Another major part of the issue, in addition to limited polling places, was the last minute changes to the election. Governor Tony Evers tried to postpone the election to a later date, but the state Supreme Court and eventually the United States Supreme Court did not allow for this to occur. The night before the election, the Milwaukee Journal Sentinel explained, “Wisconsin voters will head to the polls Tuesday after Gov. Tony Evers failed to shut down Tuesday’s election in a historic last- minute move that was swiftly rejected by the conservative majority of the Wisconsin Supreme Court” (Beck and Marley 2020). Surprisingly, after the election there seemed to be little to no impact on voter turnout. But, this does not prove there was no voter suppression. Current political decision makers did not provide a safe and welcoming election for Wisconsin voters. A lack of polling places is a serious issue- especially in a pandemic. Not only did the conservative Wisconsin Supreme Court cause confusion with changing the election date more than once, they also knew voting in person was dangerous- even more so with the lack of polling places causing longer lines and more densely crowded stations. Because of these reasons, many voters could have been deterred from showing up. This is once again another example of how current political decision makers tried to suppress these voters using the pandemic.

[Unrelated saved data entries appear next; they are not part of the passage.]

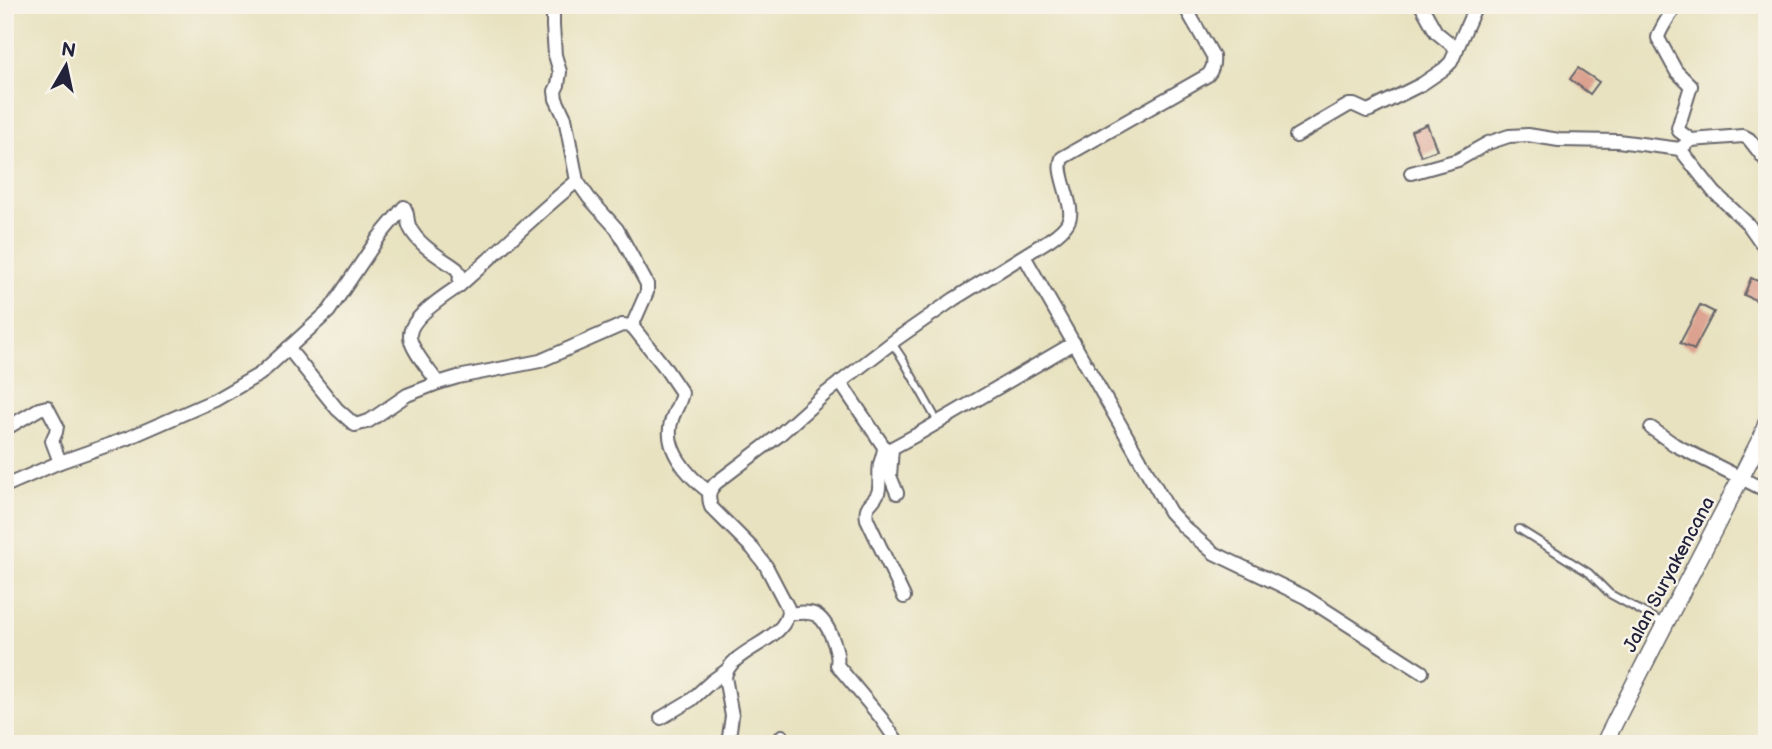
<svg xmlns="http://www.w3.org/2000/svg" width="1772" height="749" font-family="'Balsamiq Sans',sans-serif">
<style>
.building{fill:#dca18f}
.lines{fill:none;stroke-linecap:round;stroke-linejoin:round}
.service-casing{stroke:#67656a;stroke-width:10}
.minor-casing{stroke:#67656a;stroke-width:16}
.tertiary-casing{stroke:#67656a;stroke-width:19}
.service{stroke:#fff;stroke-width:6}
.minor{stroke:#fff;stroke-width:12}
.tertiary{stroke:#fff;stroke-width:16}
.labels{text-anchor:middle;stroke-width:5;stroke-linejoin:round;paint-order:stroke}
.street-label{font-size:19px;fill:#22223b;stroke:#f7f3e8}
</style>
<rect width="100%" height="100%" fill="#f7f3e8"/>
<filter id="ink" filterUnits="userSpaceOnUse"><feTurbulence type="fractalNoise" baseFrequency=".0143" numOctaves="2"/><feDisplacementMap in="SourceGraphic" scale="14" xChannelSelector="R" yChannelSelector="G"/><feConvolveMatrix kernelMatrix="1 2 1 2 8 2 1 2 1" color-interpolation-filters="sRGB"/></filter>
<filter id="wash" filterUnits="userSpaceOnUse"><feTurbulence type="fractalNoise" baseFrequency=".00686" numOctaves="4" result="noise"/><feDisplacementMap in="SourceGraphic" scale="28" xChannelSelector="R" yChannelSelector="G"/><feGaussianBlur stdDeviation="1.57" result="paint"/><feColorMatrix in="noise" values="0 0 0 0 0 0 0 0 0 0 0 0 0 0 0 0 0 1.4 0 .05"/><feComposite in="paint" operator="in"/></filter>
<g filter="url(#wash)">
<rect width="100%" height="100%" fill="#e8e2c0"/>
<g id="blocks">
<g class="building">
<path d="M1578 68 1599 82 1590 94 1570 79Z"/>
<path d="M1427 124 1437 150 1421 156 1411 131Z"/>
<path d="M1751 278 1767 285V305L1744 295Z"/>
<path d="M1700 305 1714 312 1694 350 1680 343Z"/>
</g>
</g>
</g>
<g filter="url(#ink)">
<use href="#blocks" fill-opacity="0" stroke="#67656a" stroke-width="2"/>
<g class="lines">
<g class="service-casing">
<g id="service">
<path d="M892 343 902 358 934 415"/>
<path d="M1519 529 1589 573 1610 594 1663 623"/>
</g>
</g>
<g class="minor-casing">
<g id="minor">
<path d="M553 5V26L555 55 560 72 558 85 555 91 556 99 565 118 577 181 589 198 617 229 647 284V292L632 326"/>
<path d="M1421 5 1436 32 1457 49"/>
<path d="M1676 5C1671 14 1659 30 1658 38L1676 71 1691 86 1678 128 1679 131 1691 140 1680 149"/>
<path d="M1296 136 1349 105H1354L1367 111 1370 110 1422 84 1444 69 1451 62 1476 5"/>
<path d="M1691 140 1743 136 1749 139 1767 162"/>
<path d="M1411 173 1458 160 1488 143 1509 136 1528 135 1559 140 1618 141 1680 149 1714 192 1748 224 1767 251"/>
<path d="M1024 256 1170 512 1185 528 1214 553 1305 597 1422 672"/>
<path d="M459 286C499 251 536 214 577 181"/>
<path d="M632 326 663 365 682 393C680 403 675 410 672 419 662 448 688 476 709 492"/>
<path d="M288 348 337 409 355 425 369 421 407 395 438 383 458 377 540 361 622 325 632 326"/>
<path d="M840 382 884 447C884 454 882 457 880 464 878 473 881 485 878 493 873 505 864 503 867 519L904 597"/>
<path d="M1651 428 1675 445 1767 491"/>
<path d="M5 429 39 409 47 407 57 426 56 432 52 441 60 462"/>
<path d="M5 486 60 462 128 438 215 400 260 374 329 311 379 237 404 207C409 214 406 220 410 228 419 246 442 258 457 269L460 275 459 286C446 295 409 318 410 336 410 349 431 372 438 383"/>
<path d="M897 493 890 476 892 448 918 434 1074 343"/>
<path d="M789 614C797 613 808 611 816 615 828 621 840 653 837 665L881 718 899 744"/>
<path d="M661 718 691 700 712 681 726 671"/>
<path d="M728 744 732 716 725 677C730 648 790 641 788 608L766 566 753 549 711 507C708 497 708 491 716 483L778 436 825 394 898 338 954 299 1049 240C1079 220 1071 212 1063 181 1061 173 1059 166 1062 158L1208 75C1213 69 1214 64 1213 56L1184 5"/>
<path d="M777 744 782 736"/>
</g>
</g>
<g class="tertiary-casing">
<path id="tertiary" d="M1604 744C1655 641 1710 539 1762 436L1767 422"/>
</g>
<use href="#service" class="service"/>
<use href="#minor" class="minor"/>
<use href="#tertiary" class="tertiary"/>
</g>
</g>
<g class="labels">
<g class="street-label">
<text transform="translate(1668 574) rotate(-62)" y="7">Jalan Suryakencana</text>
</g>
</g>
<rect width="1772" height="749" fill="none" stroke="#f7f3e8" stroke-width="28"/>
<g transform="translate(66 66) rotate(9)" stroke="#f7f3e8" stroke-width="5" paint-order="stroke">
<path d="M0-5L12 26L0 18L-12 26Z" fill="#22223b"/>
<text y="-10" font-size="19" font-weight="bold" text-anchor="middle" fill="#22223b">N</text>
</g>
</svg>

The coronavirus pandemic has proven to be a very difficult obstacle not only for voters to overcome, but for decision makers. Ensuring that voters have a safe and attainable way to vote has always been a topic of discussion, but COVID- 19 has heightened the debate. Certain incumbents are able to benefit off of a lower voter turnout. Some leaders may try to hamper voter registration, limit mail in voting, and make voting in person a hassle- and the examples of the USPS and the recent Wisconsin election showed how they used the COVID-19 pandemic to their advantage.
It is impossible to know the intentions of decision makers- that is, whether their intentions were in the best interest of voters or not. It is possible that President Trump is actually trying to limit the amount of fraudulent ballots. However, one could argue he could do this by investing more into the process of voting by mail to increase the accuracy and better the system. One can also argue that the conservative Supreme Court of Wisconsin overturned Governor Ever’s attempt to postpone the election to honor the integrity of the election- but they did jeopardize the safety of all voters voting in person. Whether or not leaders were acting in the best interest of their citizens, it is clear voters were suppressed. Furthermore, the COVID-19 pandemic assisted current incumbents with means of suppressing. These trends are contributing to the United States of America’s democratic erosion.